She held a lot of assumptions as to what this meant for her life.
“(I) was imagining based on fear,” she says. “I thought I’ll constantly be carrying around poop and it’ll smell, and I’ll be making fart sounds. None of those things are true.”

Instead, she found that having it was “a really good experience.”
“It was a huge relief after a year of a broken butt,” she says.
Colorectal cancer in young people
Colorectal cancer “is absolutely on the rise in young people,” says Dr. Mary Mulcahy.
“We don’t know why,” the hematologist and medical oncologist and one of Woolmington’s doctors at Northwestern Medicine tells TODAY.com. “Over the past 20 years, the number of patients … less than 50 with colorectal cancer is on the rise, and this is not only in the U.S. it’s throughout the world.”
But diagnosing colorectal cancer in young people still takes too much time because it's often not considered.
“People have a little bit of diarrhea. They have some abdominal pain. They get some constipation. They maybe detected an episode of blood in their stool,” Mulcahy says. “It gets dismissed (because) nobody’s thinking they could have colon cancer. And I hear this story multiple, multiple times throughout the day.”

Items from a dataset
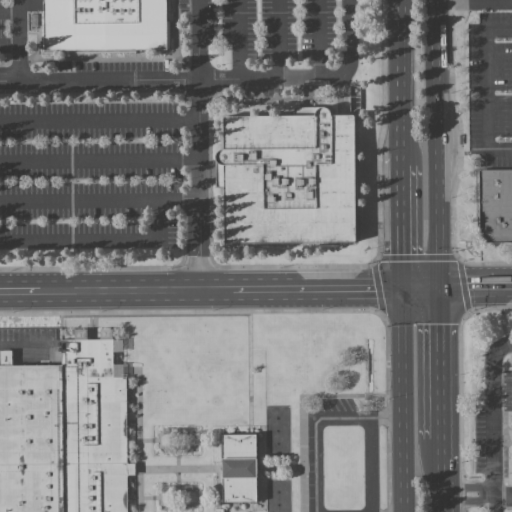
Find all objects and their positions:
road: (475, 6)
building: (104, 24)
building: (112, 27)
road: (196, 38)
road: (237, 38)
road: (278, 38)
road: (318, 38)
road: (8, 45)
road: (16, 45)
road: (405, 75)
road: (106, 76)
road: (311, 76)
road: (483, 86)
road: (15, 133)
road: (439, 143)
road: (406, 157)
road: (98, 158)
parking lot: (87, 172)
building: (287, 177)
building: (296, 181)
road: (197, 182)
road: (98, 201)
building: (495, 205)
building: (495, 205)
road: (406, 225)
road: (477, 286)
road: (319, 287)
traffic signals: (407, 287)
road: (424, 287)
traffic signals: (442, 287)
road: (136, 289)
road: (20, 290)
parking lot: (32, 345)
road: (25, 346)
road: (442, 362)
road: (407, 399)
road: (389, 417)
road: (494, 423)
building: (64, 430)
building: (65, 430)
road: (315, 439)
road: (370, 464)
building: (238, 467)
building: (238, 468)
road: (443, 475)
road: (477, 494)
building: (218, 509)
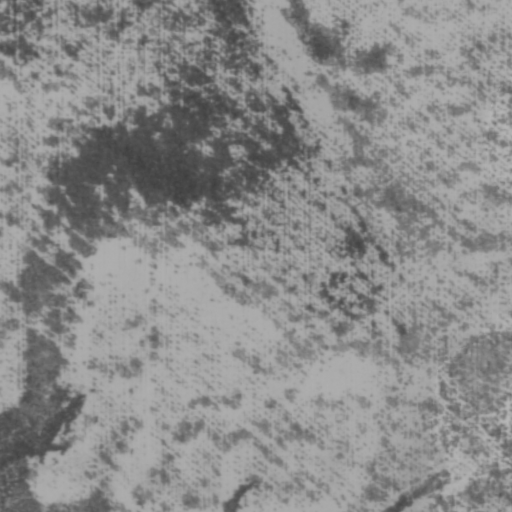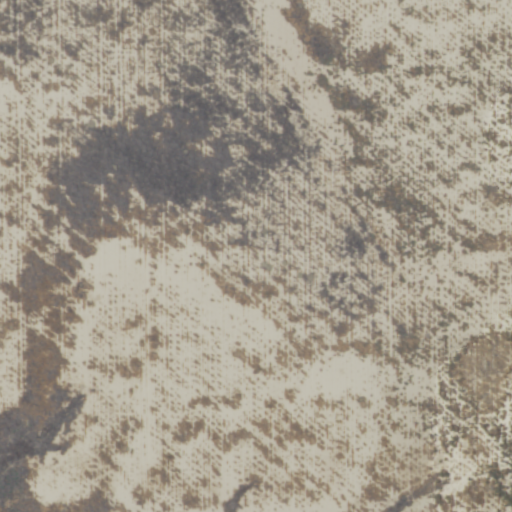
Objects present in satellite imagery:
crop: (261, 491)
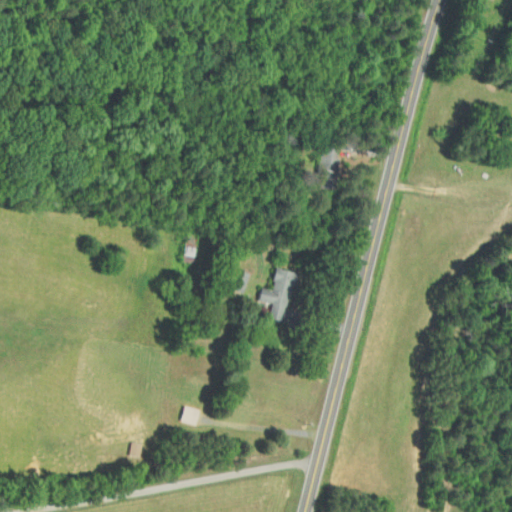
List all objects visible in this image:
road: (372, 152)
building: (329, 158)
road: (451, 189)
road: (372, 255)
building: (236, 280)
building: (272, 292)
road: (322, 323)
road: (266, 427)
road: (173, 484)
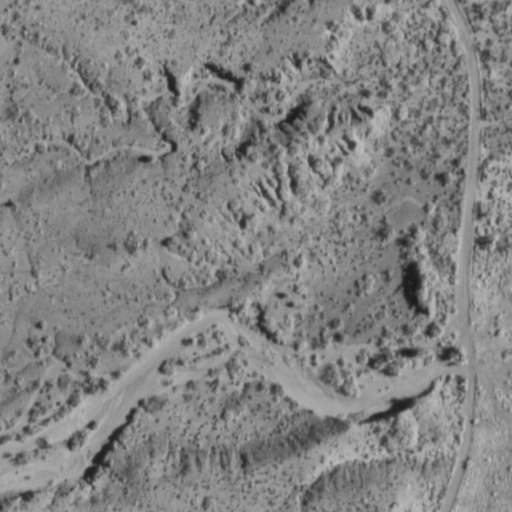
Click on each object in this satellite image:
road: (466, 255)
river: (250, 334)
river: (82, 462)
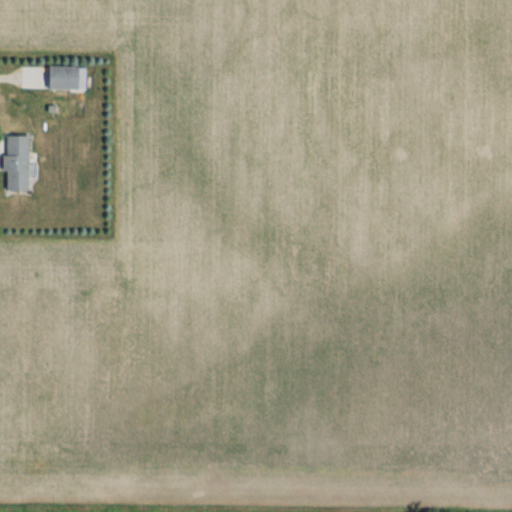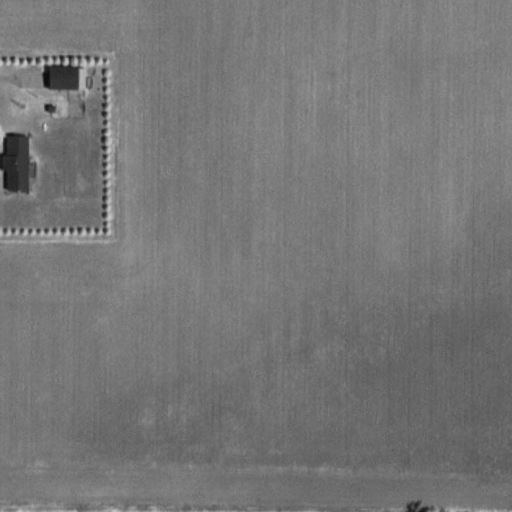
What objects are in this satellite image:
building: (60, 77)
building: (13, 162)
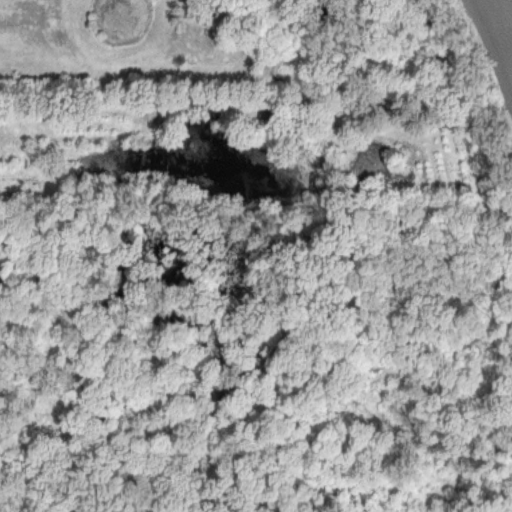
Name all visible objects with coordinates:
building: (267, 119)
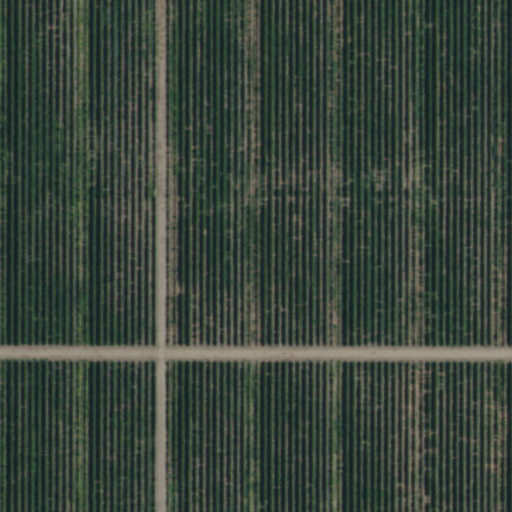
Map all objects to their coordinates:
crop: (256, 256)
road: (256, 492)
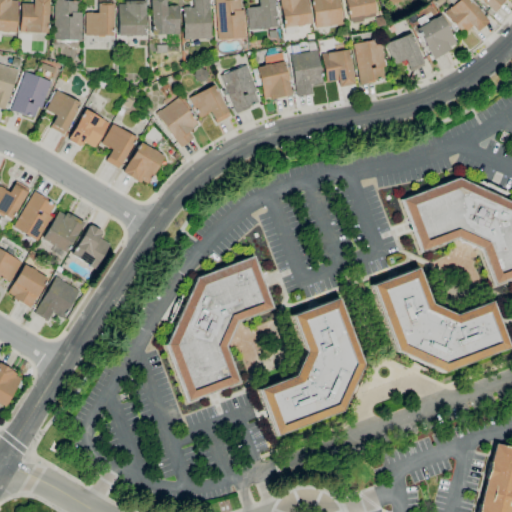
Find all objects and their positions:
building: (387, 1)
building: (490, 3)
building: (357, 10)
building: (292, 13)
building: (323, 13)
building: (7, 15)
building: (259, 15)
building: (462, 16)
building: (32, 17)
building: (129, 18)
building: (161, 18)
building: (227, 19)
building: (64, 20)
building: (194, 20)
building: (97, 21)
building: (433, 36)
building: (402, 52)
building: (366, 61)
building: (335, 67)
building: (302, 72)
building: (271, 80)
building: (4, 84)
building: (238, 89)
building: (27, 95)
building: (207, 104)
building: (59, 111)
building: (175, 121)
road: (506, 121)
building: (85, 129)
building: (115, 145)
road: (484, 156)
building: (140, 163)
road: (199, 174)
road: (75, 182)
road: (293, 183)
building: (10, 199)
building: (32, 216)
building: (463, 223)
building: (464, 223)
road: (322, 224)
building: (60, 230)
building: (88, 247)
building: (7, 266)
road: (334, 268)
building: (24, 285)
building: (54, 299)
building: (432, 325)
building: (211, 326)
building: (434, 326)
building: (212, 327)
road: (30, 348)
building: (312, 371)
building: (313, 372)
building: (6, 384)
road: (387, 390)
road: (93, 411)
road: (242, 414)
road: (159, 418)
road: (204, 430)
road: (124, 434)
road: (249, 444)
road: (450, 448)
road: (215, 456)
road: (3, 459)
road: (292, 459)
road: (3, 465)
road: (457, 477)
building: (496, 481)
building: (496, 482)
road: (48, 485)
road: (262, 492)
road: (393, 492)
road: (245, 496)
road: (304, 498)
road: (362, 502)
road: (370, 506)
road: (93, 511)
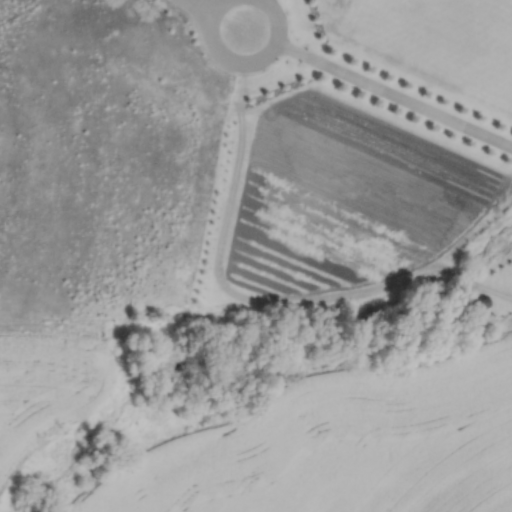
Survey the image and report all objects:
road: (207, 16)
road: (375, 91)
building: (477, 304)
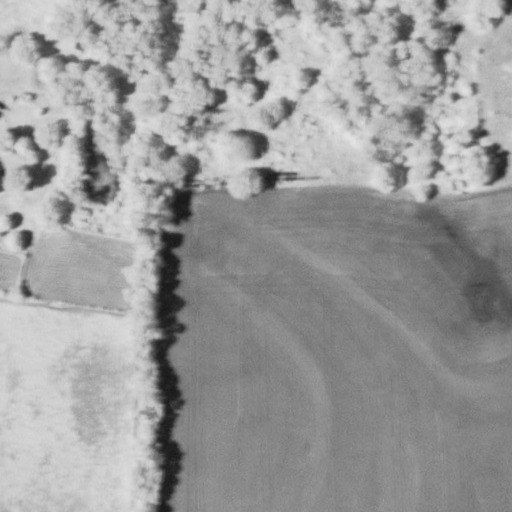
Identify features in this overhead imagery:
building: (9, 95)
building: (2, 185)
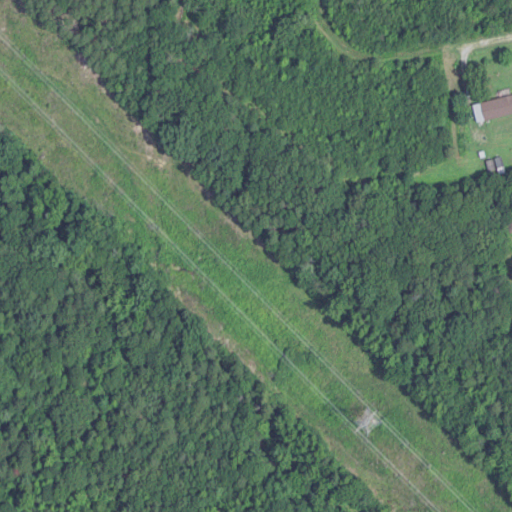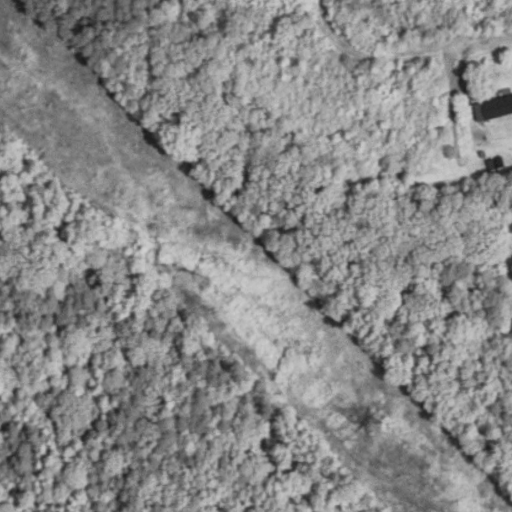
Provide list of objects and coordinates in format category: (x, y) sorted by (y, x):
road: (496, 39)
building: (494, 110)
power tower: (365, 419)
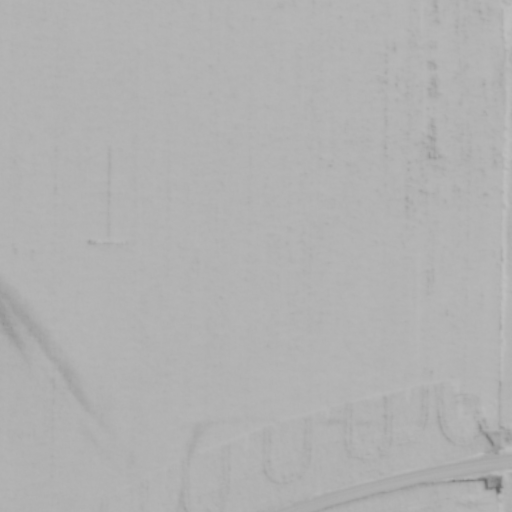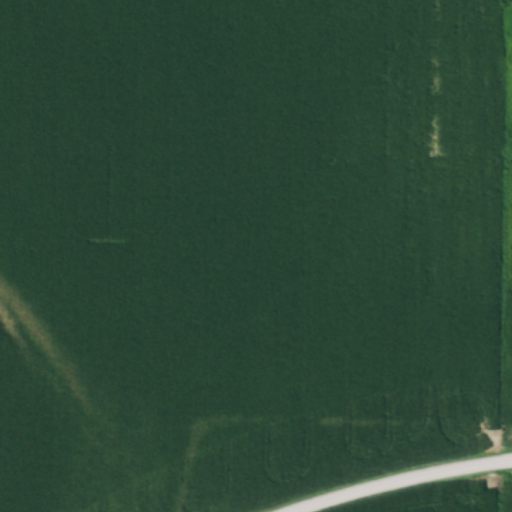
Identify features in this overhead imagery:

▶ [What the exercise asks]
Continue the article about colorectal cancer in young people from its final sentence.

▶ [Task output]
A 2023 paper on young onset colorectal cancer patients found that 75% of patients visited two doctors before receiving a correct diagnosis and 20% saw four or more physicians. People who needed to visit more than three doctors received a late-stage diagnosis.
“Doctors think it’s gastroenteritis, irritable bowel. You can go all day listing diagnoses that could be causing these symptoms,” Mulcahy says. “People need to start putting colon cancer on that list.”
Symptoms of colorectal cancer include:
- Bloody stool
- Change in caliber of stool, such as narrower or stringy stool
- Abdominal cramps
- Diarrhea
- Constipation
- Unexpected weight loss
- Bloating
- Feeling urgency to have a bowel movement
- Bright red rectal bleeding
- Exhaustion
“The most important thing for young people is they need to listen to their body, and they need to not dismiss (their) symptoms,” Mulcahy says. “They need to find a doctor who is going to listen to them because sometimes doctors may dismiss it.”

She notes that while some patients, like Woolmington, need to undergo an ostomy, this depends on where the tumor is located. Many times the ostomy is temporary and assists the colon or rectum in healing. Often patients worry about needing an ostomy and believe misconceptions about what they are.
“When I’m speaking with patients, that’s one of the first things they want to know, ‘Am I going to need a bag,’” Mulcahy says. “It’s because of a lack of discussion, a lack of awareness … people don’t understand why they would need it. What it means. What it does.”
She applauds Woomlington for sharing her experience with an ileostomy in her comic.
“Iona did such a great job in making it real and making it something that will hopefully facilitate conversation,” Mulcahy says.
‘Verbal taboos’
During the summer of 2021, Woolmington underwent surgery to reverse her ileostomy, which was the end of her treatment.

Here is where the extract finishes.